# Directions
Return every line of the records below that contains the word "call".

# Source material
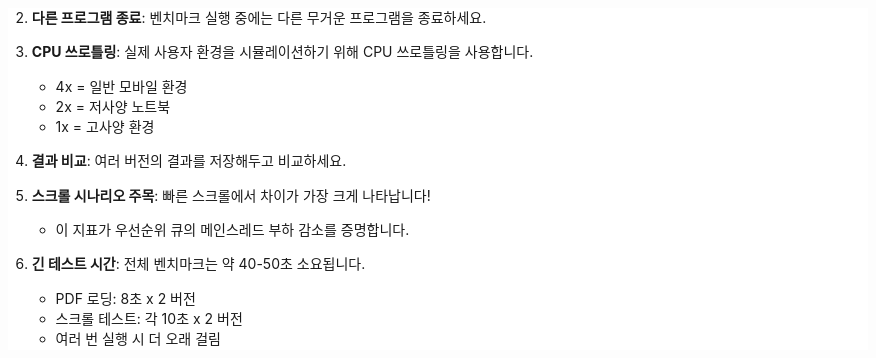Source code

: 2. **다른 프로그램 종료**: 벤치마크 실행 중에는 다른 무거운 프로그램을 종료하세요.

3. **CPU 쓰로틀링**: 실제 사용자 환경을 시뮬레이션하기 위해 CPU 쓰로틀링을 사용합니다.
   - 4x = 일반 모바일 환경
   - 2x = 저사양 노트북
   - 1x = 고사양 환경

4. **결과 비교**: 여러 버전의 결과를 저장해두고 비교하세요.

5. **스크롤 시나리오 주목**: 빠른 스크롤에서 차이가 가장 크게 나타납니다!
   - 이 지표가 우선순위 큐의 메인스레드 부하 감소를 증명합니다.

6. **긴 테스트 시간**: 전체 벤치마크는 약 40-50초 소요됩니다.
   - PDF 로딩: 8초 x 2 버전
   - 스크롤 테스트: 각 10초 x 2 버전
   - 여러 번 실행 시 더 오래 걸림

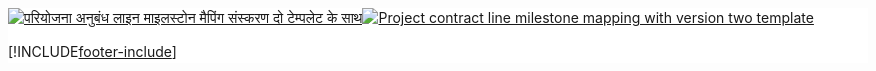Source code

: <span data-ttu-id="e3b1f-210">[![परियोजना अनुबंध लाइन माइलस्टोन मैपिंग संस्करण दो टेम्पलेट के साथ](./media/ProjectContractLineMilestoneMapping_v2.jpg)](./media/ProjectContractLineMilestoneMapping_v2.jpg)</span><span class="sxs-lookup"><span data-stu-id="e3b1f-210">[![Project contract line milestone mapping with version two template](./media/ProjectContractLineMilestoneMapping_v2.jpg)](./media/ProjectContractLineMilestoneMapping_v2.jpg)</span></span>


[!INCLUDE[footer-include](../includes/footer-banner.md)]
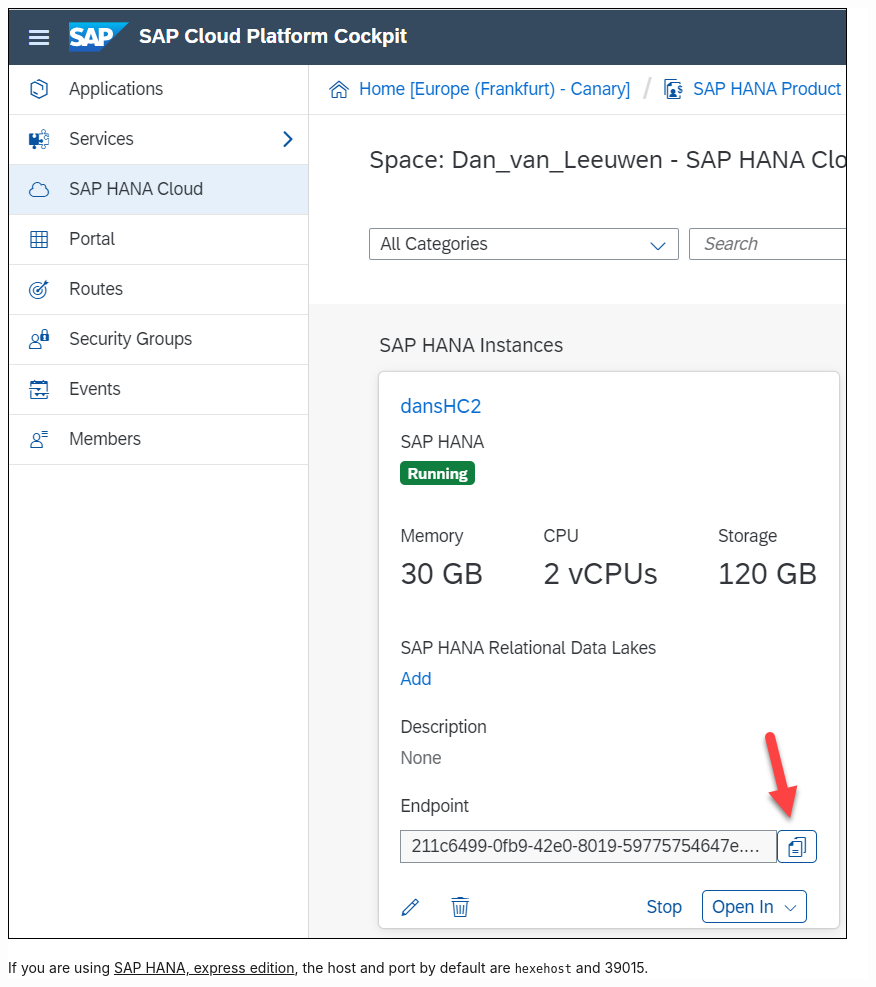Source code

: ![SAP HANA Cloud Dashboard](HCDash.png)  

If you are using [SAP HANA, express edition](https://help.sap.com/viewer/product/SAP_HANA,_EXPRESS_EDITION/latest/en-US), the host and port by default are `hexehost` and 39015.  
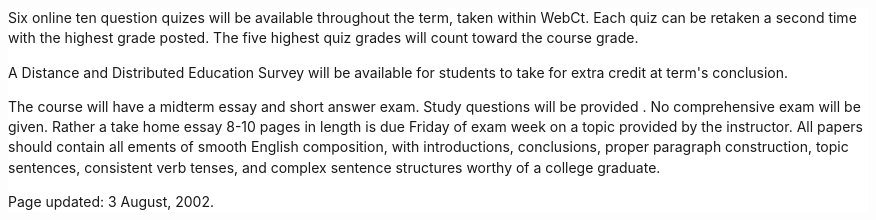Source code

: Six online ten question quizes will be available throughout the term, taken
within WebCt. Each quiz can be retaken a second time with the highest grade
posted. The five highest quiz grades will count toward the course grade.

A Distance and Distributed Education Survey will be available for students to
take for extra credit at term's conclusion.

The course will have a midterm essay and short answer exam. Study questions
will be provided . No comprehensive exam will be given. Rather a take home
essay 8-10 pages in length is due Friday of exam week on a topic provided by
the instructor. All papers should contain all ements of smooth English
composition, with introductions, conclusions, proper paragraph construction,
topic sentences, consistent verb tenses, and complex sentence structures
worthy of a college graduate.

Page updated: 3 August, 2002.

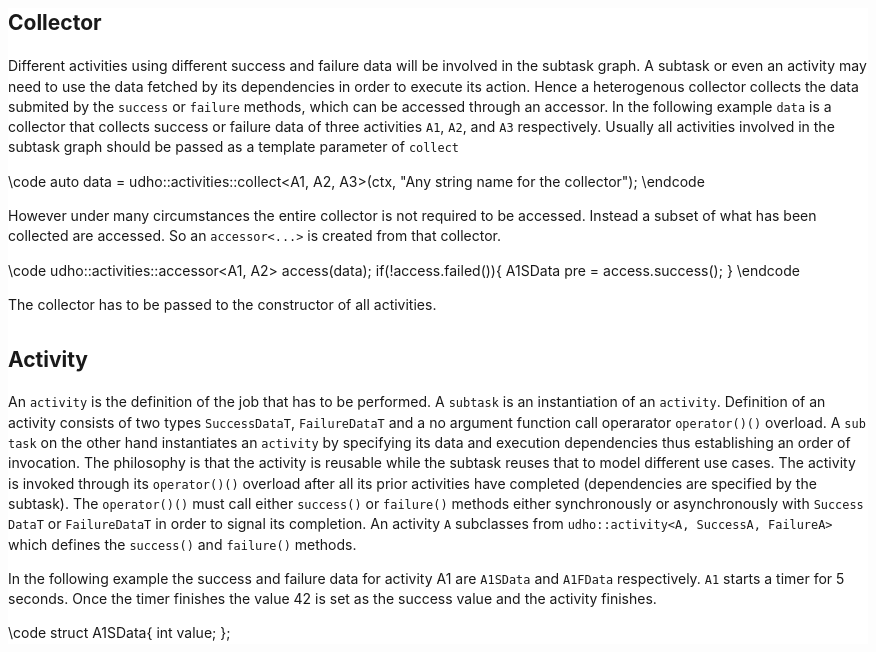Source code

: Collector
---------

Different activities using different success and failure data will be
involved in the subtask graph. A subtask or even an activity may need to
use the data fetched by its dependencies in order to execute its action.
Hence a heterogenous collector collects the data submited by the
`success` or `failure` methods, which can be accessed through an
accessor. In the following example `data` is a collector that collects
success or failure data of three activities `A1`, `A2`, and `A3`
respectively. Usually all activities involved in the subtask graph
should be passed as a template parameter of `collect`

\code
auto data = udho::activities::collect<A1, A2, A3>(ctx, "Any string name for the collector");
\endcode

However under many circumstances the entire collector is not required to
be accessed. Instead a subset of what has been collected are accessed.
So an `accessor<...>` is created from that collector.

\code
udho::activities::accessor<A1, A2> access(data);
if(!access.failed<A1>()){
    A1SData pre = access.success<A1>();
}
\endcode

The collector has to be passed to the constructor of all activities.

Activity
--------

An `activity` is the definition of the job that has to be performed. A
`subtask` is an instantiation of an `activity`. Definition of an
activity consists of two types `SuccessDataT`, `FailureDataT` and a no
argument function call operarator `operator()()` overload. A `subtask`
on the other hand instantiates an `activity` by specifying its data and
execution dependencies thus establishing an order of invocation. The
philosophy is that the activity is reusable while the subtask reuses
that to model different use cases. The activity is invoked through its
`operator()()` overload after all its prior activities have completed
(dependencies are specified by the subtask). The `operator()()` must
call either `success()` or `failure()` methods either synchronously or
asynchronously with `SuccessDataT` or `FailureDataT` in order to signal
its completion. An activity `A` subclasses from
`udho::activity<A, SuccessA, FailureA>` which defines the `success()`
and `failure()` methods.

In the following example the success and failure data for activity A1
are `A1SData` and `A1FData` respectively. `A1` starts a timer for 5
seconds. Once the timer finishes the value 42 is set as the success
value and the activity finishes.

\code
struct A1SData{
    int value;
};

# Output of the exercise
argument function call operarator `operator()()` overload. A `subtask`
call either `success()` or `failure()` methods either synchronously or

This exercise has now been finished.